Improving Performance in a File-Based FTP to S3 Flow

I wanted to share a recent improvement I made to a flow that might be useful to others running into performance issues with large files.

Original Setup

The flow was moving a ~30MB XML file from FTP to S3. It used:

  • A transform script to process each record
  • An output filter to exclude unwanted records
  • The default page size of 20

This setup worked functionally, but performance was a problem — the flow consistently took more than 20 minutes to complete.

What I Changed

To improve performance, I made two changes:

  1. Increased the page size from 20 to 1000
    This reduced the number of pages the platform had to process, and helped reduce overhead.

  2. Moved logic into a preSavePage script
    Instead of using a transform script and an output filter (which both run record-by-record), I moved all the logic into a preSavePage script. This allowed me to:

    • Process entire pages of records at once
    • Filter out records directly inside the script, eliminating the need for the output filter entirely

Results

After these changes, the flow now finishes in about 1 minute — a significant improvement over the original 20+ minute run time.

Key Takeaways

  • preSavePage scripts are more efficient when dealing with large volumes of records since they operate on the full page.
  • You can replace both transform logic and filtering with a single, streamlined script.
  • Increasing the page size can reduce the total number of requests, which helps with throughput — especially when working with large files.

If anyone else is looking to improve performance in similar scenarios, this is one approach that might be worth trying.

2 Likes

Hi Tyler,

I’ve noticed a couple of flows in our environment that take a long time to run. They were built by 3rd party developers before I got involved, so I don’t know the full ins and outs of all the steps etc. I noticed that the page sizes are set to 1 though, which strikes me as odd. After reading your post I’m going to experiment with increasing the size, but i just wondered if you were aware of any scenarios where a page size of 1 is a requirement/recommended. Many thanks.

Hey @Matthew_Lacey, there are typically a few reasons someone may use page size 1. Here are the ones I can think of:

  • Enforcement of records being processed serially. This is used in conjunction with connection concurrencies of 1 as well. Having both of these set ensures records exports are processed serially in the flow. This is a fairly rare requirement, as most systems can handle parallel requests.

  • If you have many lookup steps in the flow, you may eventually hit the 5 MB page size limit. By limiting the page to only hold 1 record, you give yourself more space to look up and add in additional information. This is also not super common, and you can mitigate this by using transformations to reduce the payloads so they only include the fields you need.

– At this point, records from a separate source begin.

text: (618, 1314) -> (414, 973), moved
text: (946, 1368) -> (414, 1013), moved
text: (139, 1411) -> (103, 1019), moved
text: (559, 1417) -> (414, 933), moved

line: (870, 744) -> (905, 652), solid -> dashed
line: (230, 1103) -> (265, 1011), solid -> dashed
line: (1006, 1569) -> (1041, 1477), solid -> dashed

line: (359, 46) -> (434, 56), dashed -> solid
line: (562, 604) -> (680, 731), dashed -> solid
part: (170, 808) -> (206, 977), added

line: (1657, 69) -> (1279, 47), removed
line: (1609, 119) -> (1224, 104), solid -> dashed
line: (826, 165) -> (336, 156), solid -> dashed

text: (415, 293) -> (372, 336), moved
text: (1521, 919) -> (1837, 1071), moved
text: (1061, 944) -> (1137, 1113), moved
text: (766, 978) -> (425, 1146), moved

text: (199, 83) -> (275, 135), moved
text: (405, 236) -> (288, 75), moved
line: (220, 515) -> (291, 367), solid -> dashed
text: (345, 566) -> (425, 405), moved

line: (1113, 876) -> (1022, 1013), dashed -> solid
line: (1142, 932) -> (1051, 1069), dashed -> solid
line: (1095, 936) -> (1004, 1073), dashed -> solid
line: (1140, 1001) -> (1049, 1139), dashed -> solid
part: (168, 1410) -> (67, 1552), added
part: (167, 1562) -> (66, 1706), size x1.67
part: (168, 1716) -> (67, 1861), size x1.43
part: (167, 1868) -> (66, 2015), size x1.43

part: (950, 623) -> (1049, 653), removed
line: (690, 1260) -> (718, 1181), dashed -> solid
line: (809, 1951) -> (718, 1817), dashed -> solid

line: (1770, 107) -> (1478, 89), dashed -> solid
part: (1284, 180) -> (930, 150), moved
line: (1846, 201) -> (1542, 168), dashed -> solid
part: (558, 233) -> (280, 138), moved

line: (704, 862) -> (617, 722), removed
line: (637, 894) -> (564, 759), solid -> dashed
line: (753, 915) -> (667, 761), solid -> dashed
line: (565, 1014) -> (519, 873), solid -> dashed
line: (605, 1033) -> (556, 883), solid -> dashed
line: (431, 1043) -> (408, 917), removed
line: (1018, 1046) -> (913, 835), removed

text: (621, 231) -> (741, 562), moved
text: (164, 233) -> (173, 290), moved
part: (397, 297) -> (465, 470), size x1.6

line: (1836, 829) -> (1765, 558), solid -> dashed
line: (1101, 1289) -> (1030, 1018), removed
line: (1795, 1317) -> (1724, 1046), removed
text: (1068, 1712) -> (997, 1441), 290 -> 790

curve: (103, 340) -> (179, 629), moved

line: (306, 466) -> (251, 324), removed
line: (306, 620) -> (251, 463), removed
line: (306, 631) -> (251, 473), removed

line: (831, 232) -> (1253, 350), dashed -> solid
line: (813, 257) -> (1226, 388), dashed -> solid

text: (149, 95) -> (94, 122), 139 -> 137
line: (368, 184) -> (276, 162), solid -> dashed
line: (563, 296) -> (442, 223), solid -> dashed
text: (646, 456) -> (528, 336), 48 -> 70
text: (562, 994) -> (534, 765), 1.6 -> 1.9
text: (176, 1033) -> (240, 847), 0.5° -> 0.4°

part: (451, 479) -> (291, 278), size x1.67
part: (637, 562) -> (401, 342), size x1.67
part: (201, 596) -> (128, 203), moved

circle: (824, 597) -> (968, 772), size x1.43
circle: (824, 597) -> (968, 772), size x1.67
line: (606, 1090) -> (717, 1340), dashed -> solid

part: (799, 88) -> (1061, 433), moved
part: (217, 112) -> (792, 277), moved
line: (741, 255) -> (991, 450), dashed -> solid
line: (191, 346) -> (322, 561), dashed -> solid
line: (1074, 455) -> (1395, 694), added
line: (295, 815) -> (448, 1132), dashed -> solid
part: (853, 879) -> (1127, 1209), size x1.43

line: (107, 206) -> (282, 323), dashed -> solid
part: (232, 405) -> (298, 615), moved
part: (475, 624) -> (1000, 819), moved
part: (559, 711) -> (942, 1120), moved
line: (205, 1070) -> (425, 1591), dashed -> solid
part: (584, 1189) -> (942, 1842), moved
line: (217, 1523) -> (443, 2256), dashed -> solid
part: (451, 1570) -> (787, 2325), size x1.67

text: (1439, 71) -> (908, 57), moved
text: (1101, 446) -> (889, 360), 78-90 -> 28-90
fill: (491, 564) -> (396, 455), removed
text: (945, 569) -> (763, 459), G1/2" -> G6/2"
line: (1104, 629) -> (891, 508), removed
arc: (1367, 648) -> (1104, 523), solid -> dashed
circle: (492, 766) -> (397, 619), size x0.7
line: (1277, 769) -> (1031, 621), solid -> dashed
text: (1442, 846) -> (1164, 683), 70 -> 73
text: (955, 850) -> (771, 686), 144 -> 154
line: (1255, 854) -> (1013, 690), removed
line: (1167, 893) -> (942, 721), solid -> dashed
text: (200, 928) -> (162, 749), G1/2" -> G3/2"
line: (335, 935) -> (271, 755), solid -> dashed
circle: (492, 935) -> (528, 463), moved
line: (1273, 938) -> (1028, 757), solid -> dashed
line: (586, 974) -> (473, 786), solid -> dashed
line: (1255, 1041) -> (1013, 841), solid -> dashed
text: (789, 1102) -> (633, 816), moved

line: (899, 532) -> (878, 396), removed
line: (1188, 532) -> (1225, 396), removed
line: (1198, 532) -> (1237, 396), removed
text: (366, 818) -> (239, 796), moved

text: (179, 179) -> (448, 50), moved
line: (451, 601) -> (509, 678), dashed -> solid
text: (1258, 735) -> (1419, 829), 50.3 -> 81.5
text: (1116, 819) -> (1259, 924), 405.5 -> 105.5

  • If you have a file import step later in the flow and you need it to create a file per record, then you can set the page size to 1 and turn on skip aggregation on the import. Doing this ensures that only 1 record gets into each file.

I may be forgetting some, so I’ll add if I remember any more. There is a good article on choosing page size here: https://docs.celigo.com/hc/en-us/articles/360043927292-Fine-tune-integrator-io-for-optimal-performance-and-data-throughput#exports-and-listeners-2

Thanks Tyler, that’s really helpful!